Моя любовь – в ваш почтовый ящик… - страница 3
«Несчастной я стала в шесть лет. Гувернантка повела меня в приезжий „зверинец“… на столе стояло корыто, в нем плавали два крошечных дельфина. Вошли пьяные, шумные оборванцы и стали тыкать в дельфиний глаз, из которого брызнула кровь. Сейчас мне 76 лет. Все 70 лет я этим мучаюсь!»
Кто-то, возможно, скажет: «Рисуется… Играет в трагизм, при этом явно переигрывает!» Я бы с таким заявлением не согласился. Категорически. Возможно, тут настоятельно необходимо прочитать весь «грустный цикл» размышлений Фаины Георгиевны: о жизни, о судьбе, о человеческом предназначении… И тогда начинаешь понимать – нет, не переигрывает и не педалирует. Скорее, многое скрывает, недоговаривает… Щадит своего потенциального читателя, слушателя. Поэтому с помощью особого, оптимистичного сарказма и старается несколько скрасить, подсластить горький вселенский трагизм человеческого одиночества. И выдает глубоко выстраданную авторскую иллюстрацию к бессмертному «Экклезиасту». Выраженного с полуулыбкой, но горше. С испитым до последней капли томлением духа в скрипучей карусели суеты сует.
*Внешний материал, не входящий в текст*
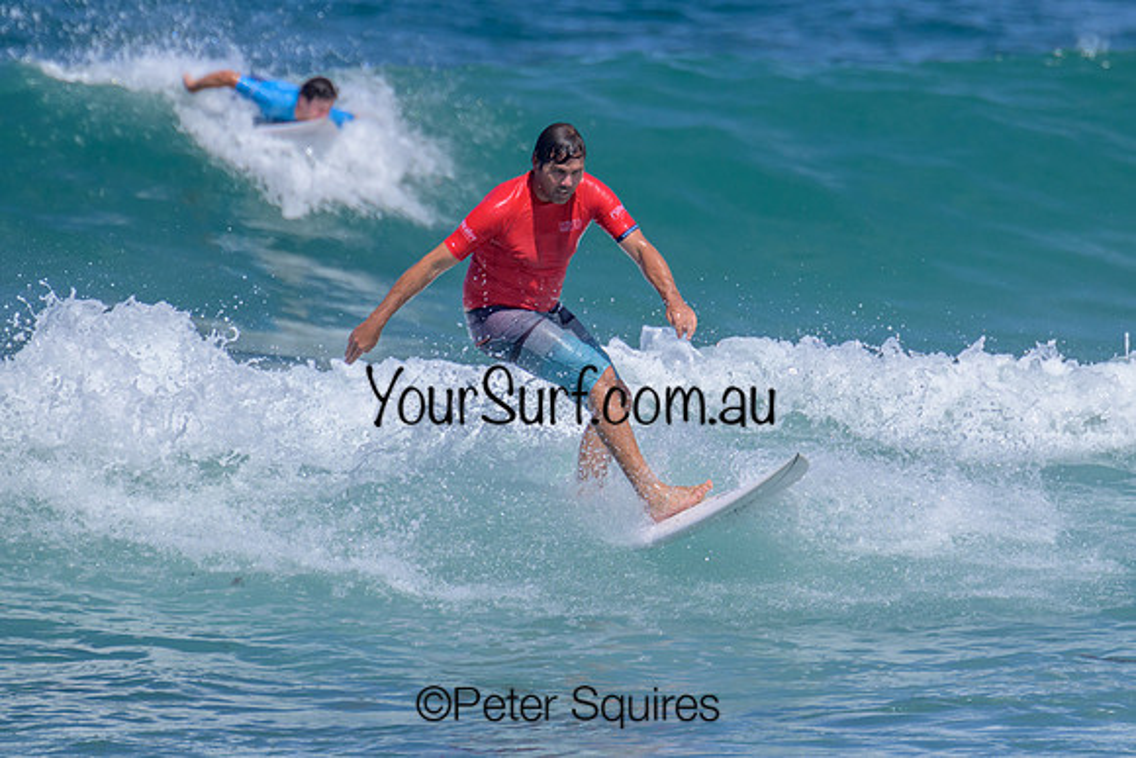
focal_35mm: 1081
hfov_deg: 1.9
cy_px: 322
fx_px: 34104
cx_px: 767
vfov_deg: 1.3
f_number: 11
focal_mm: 800
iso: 800
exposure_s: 1/2000
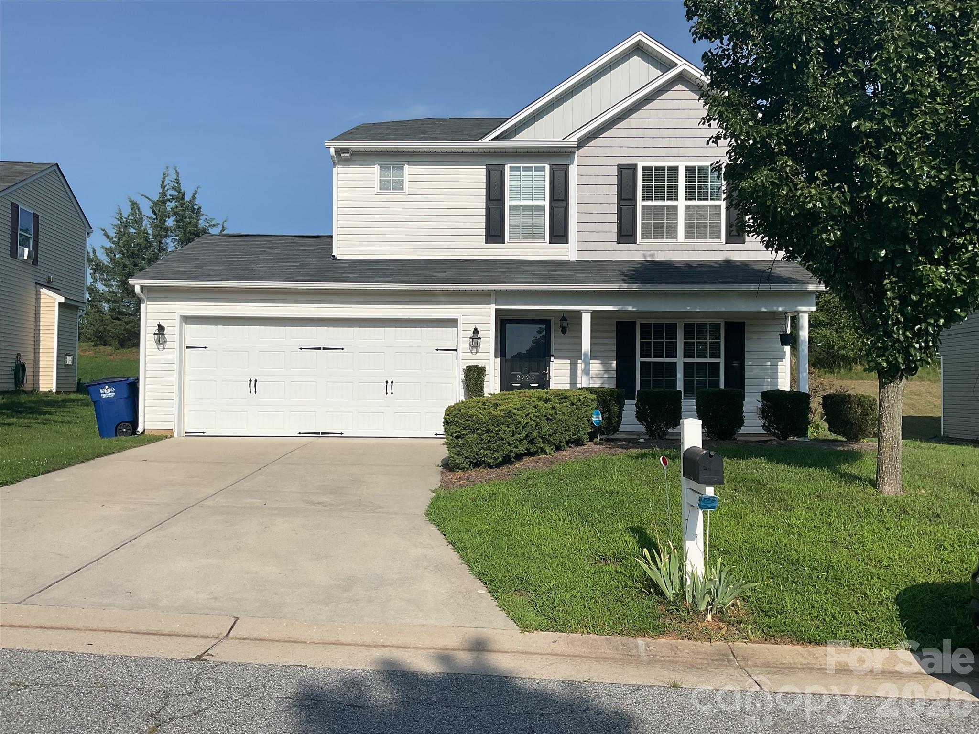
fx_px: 820
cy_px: 367
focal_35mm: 29
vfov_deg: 48.2
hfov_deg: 61.7
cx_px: 490
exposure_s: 1/3788
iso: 16
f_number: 1.8
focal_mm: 3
Раневской хочется сочувствовать, только непонятно: грустный философ – это ее истинная натура, незыблемое природное качество или жизненное амплуа? Роль, с которой уже свыклась и смирилась? Есть расхожее суждение, что у увлекающихся профессией актеров и не поймешь, где кончается игра, личина, а где начинается жизнь, личность. Мол, порой они и для себя самих, в отсутствии зрителей, заигрываются, внедряя театральные кульбиты в повседневную жизнь. Кто знает?…
Думаю, Актриса всю жизнь прожила между полюсов, мучительно пытаясь ответить сама себе на многие вопросы. «Жалею, что порвала дневники – там было все, – писала о себе Раневская. – Почему я так поступила? Скромность или же сатанинская гордыня?»
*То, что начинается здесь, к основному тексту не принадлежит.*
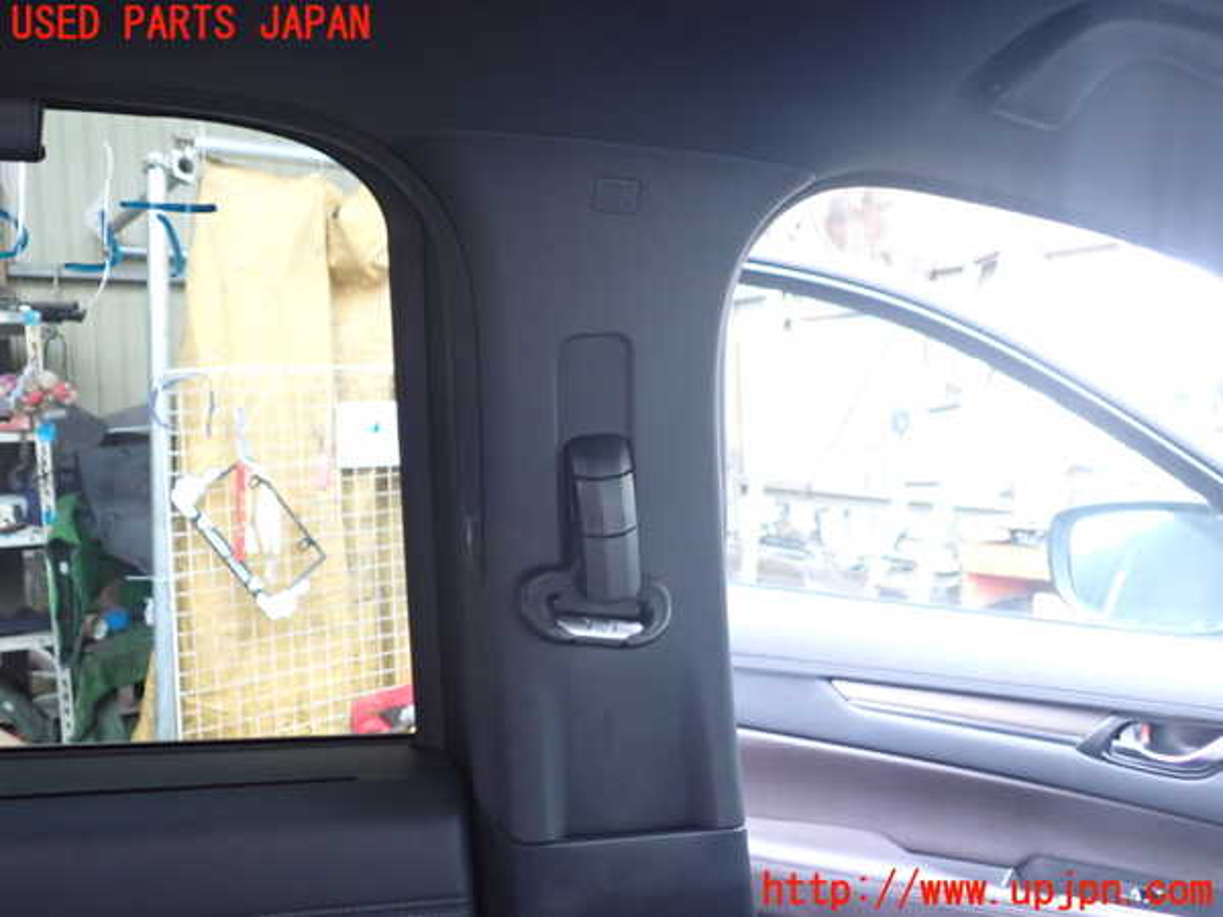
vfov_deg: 46.8
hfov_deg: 60.0
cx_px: 612
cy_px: 458
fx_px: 1060
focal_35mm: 30
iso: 500
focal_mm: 5.4
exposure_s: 1/30
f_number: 2.3
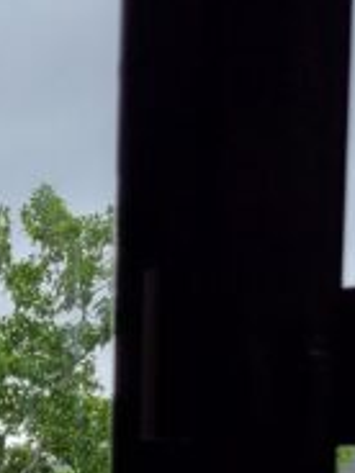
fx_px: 1983
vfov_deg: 12.6
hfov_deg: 10.0
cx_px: -134
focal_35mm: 145
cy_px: 807
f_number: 1.8
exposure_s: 1/428
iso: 40
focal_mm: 5.4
Такие метания встречаем затем не раз и не два. Она их особенно и не скрывала. И даже обыгрывала с присущим ей патетическим сарказмом.
Раневскую о чем-то попросили и добавили: «Вы ведь добрый человек, не откажете!» «Во мне два человека, – ответила Фаина Георгиевна. – Добрый не может отказать, а второй – может. Сегодня как раз дежурит второй!»
Отсюда и совершенно разные воспоминания о Раневской. Одни говорят о ней, как об очень культурной, начитанной особе, вдумчивом собеседнике… Другие отмахиваются, как от вульгарной тетки с хамскими замашками, что могла сквернословить и скатываться в откровенное хулиганство.
И самое интересное – оба мнения справедливы. Хотя даже в парадоксальной совокупности не отражали всей полноты личности Фаины Раневской.
Раневская выступала прямо-таки генератором анекдотов. Многие фразы, которые стойко воспринимаются или как анекдоты, или как расхожие народные остроты, в реальности принадлежат именно ее искрометному творчеству.
Ну, например, знаменитое… Коллега по сценическому цеху пафосно изрекает: «Я так обожаю природу!» На что Фаина Георгиевна нарочито детально осматривает ораторшу и выдает недоуменное: «И это после того, что она с тобой сделала?»
«Да, анекдот же!» – так и хочется вскрикнуть в сердцах. Согласен, после Раневской конечно же да. Повторено-переповторено, даже использовано в разного рода литературных конструкциях. Но первоисточник, изначальный автор многими уже, увы, позабыт.